Trying to explain nirvana is somewhat like trying to explain the taste of sugar to one who has never tasted it, or trying to explain a color to one who is and was born blind. It is difficult, if not impossible.
Clever answers may be given to the question, what is nirvana? Answers may be explained in glowing terms, but no words can really give us an answer.
Nirvana is beyond words, logic, and reasoning. It is easier and safer to speak of what nirvana is not. It isn’t nothingness or annihilation of self because the dharma teaches there is no self to be annihilated.
In our attempt to explain it, we use words that have limited meanings. It isn’t heaven; it isn’t purgatory; it isn’t Pure Land, and it isn’t the end. Nirvana is the Absolute Reality, which is realized through the highest mental training and wisdom. It is beyond the reach of the spoken or written word.
The Buddha said:
“It occurred to me, monks, that this dhamma I have realized is deep, hard to see, hard to understand, peaceful and sublime, beyond mere reasoning, subtle and intelligible to the wise. . . Hard, too, is it to see this calming of all conditioned things, the giving up of all substance of becoming, the extinction of craving, dispassion, cessation, Nibbana. And if I were to teach the dhamma and others were not to understand me, that would be weariness, a vexation for me.”

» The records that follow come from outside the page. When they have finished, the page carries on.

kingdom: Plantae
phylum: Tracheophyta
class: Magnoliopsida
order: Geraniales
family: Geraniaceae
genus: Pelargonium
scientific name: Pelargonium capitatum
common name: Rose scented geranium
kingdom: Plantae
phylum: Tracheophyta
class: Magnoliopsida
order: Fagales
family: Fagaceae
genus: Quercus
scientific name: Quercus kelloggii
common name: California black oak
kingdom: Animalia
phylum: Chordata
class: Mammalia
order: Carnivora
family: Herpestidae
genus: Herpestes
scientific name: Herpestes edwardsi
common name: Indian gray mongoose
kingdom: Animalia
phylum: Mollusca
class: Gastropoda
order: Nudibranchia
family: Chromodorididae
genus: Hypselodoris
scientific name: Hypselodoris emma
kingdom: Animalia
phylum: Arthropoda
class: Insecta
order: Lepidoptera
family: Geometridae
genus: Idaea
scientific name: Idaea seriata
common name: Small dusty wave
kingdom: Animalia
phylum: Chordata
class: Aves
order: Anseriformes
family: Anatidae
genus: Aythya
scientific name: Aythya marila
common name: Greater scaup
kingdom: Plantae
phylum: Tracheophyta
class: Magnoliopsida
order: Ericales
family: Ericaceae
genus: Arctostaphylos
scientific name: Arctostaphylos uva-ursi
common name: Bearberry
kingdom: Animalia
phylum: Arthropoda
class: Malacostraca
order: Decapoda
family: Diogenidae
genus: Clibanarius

This is a clear indication from the Buddha himself that the extinction of desire (nirvana) is difficult to see, difficult to understand.
Buddhists call Nibbana the Supreme Happiness, that it is the total absence of dukkha, that it is truth and reality.
Ven. Dhammapiya concludes, “Finally, it is my contention that although a partial understanding is possible with a philosophical approach, without having personal experience of the meditative practice, one will not truly understand what the word Nibbana really means.”
One last comment: One doesn’t have to die to experience nirvana. Most of us already have had momentary glimpses of it. I am partial to this quotation from the famous Lebanese–American writer Kahlil Gibran:
“Yes, there is a Nirvana: it is in leading your sheep to a green pasture, and in putting your child to sleep, and in writing the last line of your poem.”